At Foligno the company halted to eat and drink, and to rest through the hottest hours of the day. When they were in the saddle again, and had left the city gates behind them, Francis no longer rode superbly, with his chin in the air. Instead, he went silently, with drooping head, and let his horse lag behind the others along the level stretch of road. He could not himself have told what was the matter; nothing had happened; the woods were as green and the sunshine as bright as in the morning, but he who had been so proud and gay a few hours earlier felt strangely weary and sick at heart. He lingered to let his horse drink from the clear, little river, Clitumnus, that comes dancing down from the mountain and glitters across the plain, but not even the song of the water made him merry. His comrades noticed his silence, but they were all too deeply interested in their own plans and hopes to think of anything else. In the late afternoon they entered the glorious oak forest that filled the ravine where Spoleto lies at the end of the Umbrian valley. Beyond, their way would be through a narrow mountain pass where, over and over again, armies had fought fiercely to hold the road to Rome. Deep in the cool woods, the birds were singing, and, for the first time in his life, it seemed to Francis that they sang not joyfully, but sadly.

Perhaps he had not grown strong after his long illness, and so could not bear the fatigue of the hard saddle ride. Whatever the reason may have been, it is certain that, when the party reached Spoleto, Francis took to his bed with fever, and that his companions rode on, next day, without him.

And Francis had no wish to follow them.
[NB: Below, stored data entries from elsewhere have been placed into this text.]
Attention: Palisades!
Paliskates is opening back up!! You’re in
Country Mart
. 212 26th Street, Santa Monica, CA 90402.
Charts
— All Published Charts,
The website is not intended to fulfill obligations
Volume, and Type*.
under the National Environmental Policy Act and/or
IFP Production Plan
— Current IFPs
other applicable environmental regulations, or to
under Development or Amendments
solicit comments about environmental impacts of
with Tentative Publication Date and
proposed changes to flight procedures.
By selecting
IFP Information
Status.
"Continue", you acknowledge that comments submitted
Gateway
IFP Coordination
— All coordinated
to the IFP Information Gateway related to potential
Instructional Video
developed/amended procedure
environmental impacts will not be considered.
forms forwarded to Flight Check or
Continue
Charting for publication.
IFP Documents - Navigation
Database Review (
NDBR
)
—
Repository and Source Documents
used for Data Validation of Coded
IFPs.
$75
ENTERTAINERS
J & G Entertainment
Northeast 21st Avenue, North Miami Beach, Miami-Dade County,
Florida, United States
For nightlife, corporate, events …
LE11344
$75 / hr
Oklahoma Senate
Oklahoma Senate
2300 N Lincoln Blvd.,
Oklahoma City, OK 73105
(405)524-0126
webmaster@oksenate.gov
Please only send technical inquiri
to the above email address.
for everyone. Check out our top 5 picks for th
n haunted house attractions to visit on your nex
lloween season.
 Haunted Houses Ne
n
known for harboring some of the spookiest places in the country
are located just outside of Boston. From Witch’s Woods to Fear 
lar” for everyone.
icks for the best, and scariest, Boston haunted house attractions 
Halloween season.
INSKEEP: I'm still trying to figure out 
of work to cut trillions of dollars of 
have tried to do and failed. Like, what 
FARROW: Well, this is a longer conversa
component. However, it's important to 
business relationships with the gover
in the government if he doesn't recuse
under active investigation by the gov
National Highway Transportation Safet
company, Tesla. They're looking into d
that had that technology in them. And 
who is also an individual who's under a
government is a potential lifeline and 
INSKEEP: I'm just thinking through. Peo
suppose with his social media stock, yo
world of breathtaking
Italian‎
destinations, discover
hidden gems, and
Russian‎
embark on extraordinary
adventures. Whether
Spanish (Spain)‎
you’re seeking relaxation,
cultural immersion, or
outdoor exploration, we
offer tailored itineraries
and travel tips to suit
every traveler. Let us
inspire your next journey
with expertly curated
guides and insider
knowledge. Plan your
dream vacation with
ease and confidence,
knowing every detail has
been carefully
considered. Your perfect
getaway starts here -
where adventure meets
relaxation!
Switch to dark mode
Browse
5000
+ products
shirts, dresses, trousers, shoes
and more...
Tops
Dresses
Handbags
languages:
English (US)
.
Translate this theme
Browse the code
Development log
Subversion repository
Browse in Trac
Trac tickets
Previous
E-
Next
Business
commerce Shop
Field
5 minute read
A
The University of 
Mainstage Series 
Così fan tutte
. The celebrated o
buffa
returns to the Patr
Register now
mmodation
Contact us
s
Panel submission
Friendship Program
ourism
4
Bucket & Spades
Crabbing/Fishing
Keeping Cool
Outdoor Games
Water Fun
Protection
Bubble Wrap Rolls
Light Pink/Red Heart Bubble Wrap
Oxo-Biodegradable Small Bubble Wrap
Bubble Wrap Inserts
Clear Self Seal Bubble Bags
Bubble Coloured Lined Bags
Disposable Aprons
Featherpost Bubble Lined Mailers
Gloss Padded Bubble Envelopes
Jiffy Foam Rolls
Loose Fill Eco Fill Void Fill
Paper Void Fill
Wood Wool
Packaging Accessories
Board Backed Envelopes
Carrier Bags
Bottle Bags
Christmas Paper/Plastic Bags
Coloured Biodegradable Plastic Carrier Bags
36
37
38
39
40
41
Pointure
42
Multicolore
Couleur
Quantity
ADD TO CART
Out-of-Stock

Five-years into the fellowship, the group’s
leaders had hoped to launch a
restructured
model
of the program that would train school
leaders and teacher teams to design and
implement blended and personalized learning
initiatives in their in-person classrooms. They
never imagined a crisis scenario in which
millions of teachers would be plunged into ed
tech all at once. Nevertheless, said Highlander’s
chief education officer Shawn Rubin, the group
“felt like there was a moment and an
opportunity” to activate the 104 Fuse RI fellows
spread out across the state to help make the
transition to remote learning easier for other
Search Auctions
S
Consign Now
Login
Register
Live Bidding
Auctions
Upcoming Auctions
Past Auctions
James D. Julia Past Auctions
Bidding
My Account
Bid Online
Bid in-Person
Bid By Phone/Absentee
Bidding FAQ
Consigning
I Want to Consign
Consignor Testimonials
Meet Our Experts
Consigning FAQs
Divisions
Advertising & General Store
As once before, but this time more powerfully and surely, there had come upon him a great horror of a soldier's life. As he lay burning with fever and sleepless with pain, all his dreams of glory faded. Instead of knights, with shining armour and bright banners, he seemed to see women weeping, little children begging for bread, beautiful cities ruined and desolate.

We do not know how he made his way home. It was a strange and sorry journey, and, at the end of it, he met with ridicule from those who had seen him ride away so bravely to seek his fortune as a soldier. But if his thoughtless friends mocked him, and his father and brother reproached him, his mother was glad to welcome and to care for him. Perhaps she, alone, understood the change in him.

The first days after his return were the most sorrowful that Francis had ever known. Though he was sure that he had decided rightly, it pained him sorely to know that his friends thought him weak, or, perhaps, even cowardly. Besides being hurt, he was puzzled, not knowing what he ought to do next. A week ago his path had lain clear before him, like the white road in the valley; now it had lost itself in a tangled forest. We do not know how long his trouble lasted, nor what he was doing in these dreary weeks; but we know that, by and by, he began to see plainly again, and all his doubts, and puzzles vanished. It was as if he had found his way through the forest and saw the path that he must take, a narrow path and rough, a lonely path, but straight to follow. He did not know that in a few years hundreds of fellow-travellers were to come and ask that they might walk with him along that narrow way; that instead of being, as he had dreamed he might, Francis Bernardone, the most famous knight in Italy, he should become Brother Francis, the man whom all men loved. All that Francis knew was that, in the place of his old love for a soldier's life and his old desire to become a great prince, had come a new love and a new desire: a love for all the ragged and hungry and sick and sorrowful folk in the world, and a desire to feed, and clothe, and heal and comfort them all. This new feeling was very different from his former pity for the poor. He had always been pitiful and generous, glad to give gifts like a patron; now he was like a lover, with a love that seemed to him big enough to include everybody in Assisi, everybody in the wide world. And Francis was happy again. His friends who had seen him, after he came back from Spoleto, pale and sick, restless and disappointed, saw his face brighten, and heard him singing as of old. "Francis Bernardone is like himself once more," they thought. But when they found that he no longer cared for their suppers and their games, they said: "How stupid he is!" and they left him to go his own way.